POWERGRID Takes ₹4,000 Crore SBI Loan: Is India’s Power PSU Sitting on a Rising Debt Mountain?
Is POWERGRID building the future grid — or building a future debt mountain?

Power Grid Corporation of India Limited has secured a fresh ₹4,000 crore unsecured loan from State Bank of India, giving the state-run transmission giant new funds for infrastructure expansion — but also intensifying debate over whether the company’s debt pile is quietly becoming too large.
The SBI-backed borrowing comes at a time when POWERGRID is aggressively spending on renewable energy transmission corridors, interstate grid strengthening and modernisation of India’s electricity backbone.
But behind the expansion story lies a critical investor concern: How much debt can POWERGRID continue to absorb before balance sheet pressure starts showing?
POWERGRID Debt Already Above ₹1 Lakh Crore
Market estimates show that as of March 2025, Power Grid Corporation of India Limited was already carrying long-term borrowings of around ₹1.1 trillion (over ₹1 lakh crore).
With the latest ₹4,000 crore SBI facility, the PSU’s leverage moves up further, adding to a debt-funded expansion model that has become increasingly visible over the past few years.
The company’s debt-to-equity ratio is estimated near 1.19, a level that remains manageable for now but signals that POWERGRID is no longer running on a low-debt comfort zone.
Why POWERGRID Needs So Much Money
India’s clean energy push has turned transmission into one of the biggest spending sectors in infrastructure.
To evacuate solar and wind power from renewable-rich states and move it to demand centres, massive interstate transmission highways are needed. As India’s dominant transmission utility, Power Grid Corporation of India Limited has little option but to keep investing heavily.
The company already operates more than 168,000 circuit kilometres of transmission lines and 283 substations, and new green corridors require billions in fresh capex every year.
That is where loans like this SBI funding become necessary.
Safe Borrowing — Or Slow Financial Pressure?
Experts say POWERGRID is not under immediate repayment stress because it enjoys sovereign support and regulated returns.
Its interest coverage ratio remains close to 3 times, meaning current earnings are sufficient to service finance costs.
However, the concern is not today’s repayment ability — it is tomorrow’s financial flexibility.
POWERGRID’s annual earnings growth remains moderate, while borrowings are rising steadily.
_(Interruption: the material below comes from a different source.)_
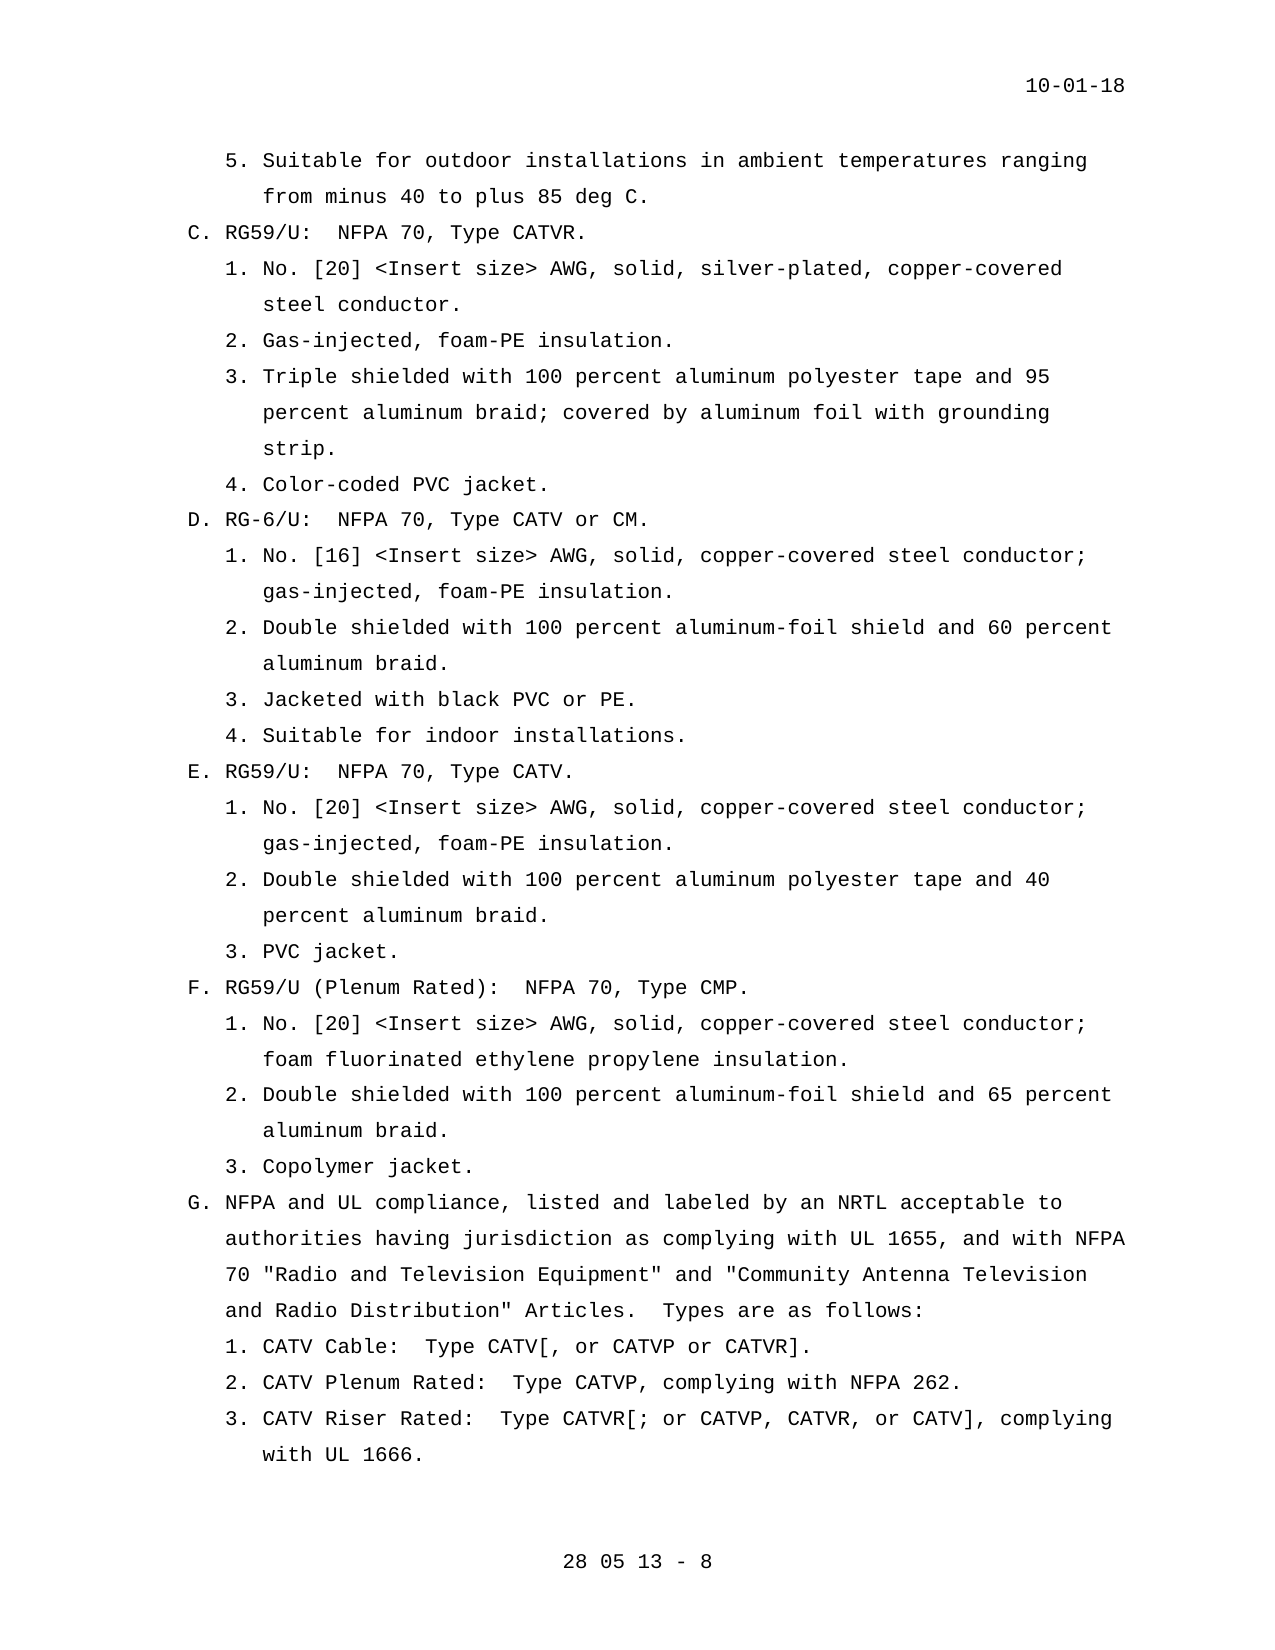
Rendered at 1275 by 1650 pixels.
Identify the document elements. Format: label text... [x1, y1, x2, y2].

If tariff approvals slow, project commissioning gets delayed, or state discom payments are stretched, leverage pressure can build much faster than expected.
Private Players Are Moving Faster With New Capital Models
What is also worrying analysts is the changing competitive landscape.
Private players such as Adani Energy Solutions Limited and Sterlite Power are raising capital through global funds, strategic investors, bonds and asset monetisation.
POWERGRID, on the other hand, still depends heavily on traditional bank and institutional loans.
This conservative route offers stability, but repeated debt accumulation can become expensive in a rising capex environment.
Dividend Investors Watching Closely
POWERGRID has long been considered a safe PSU dividend stock because of stable regulated income.
But investors are now increasingly watching whether debt is rising faster than return-generating assets.
If borrowed money translates quickly into commissioned transmission assets, the model works.
If execution slows, the company could face a classic PSU problem — large liabilities with only gradual earnings growth.
The Big Market Question
There is little doubt that Power Grid Corporation of India Limited remains indispensable to India’s 500 GW renewable energy ambition and national grid security.
The SBI loan gives it fresh ammunition.
Yet the larger question now haunting the market is simple:
Is POWERGRID building the future grid — or building a future debt mountain?
That answer will depend on how efficiently this ₹4,000 crore, and every rupee borrowed after it, is converted into profitable regulated infrastructure.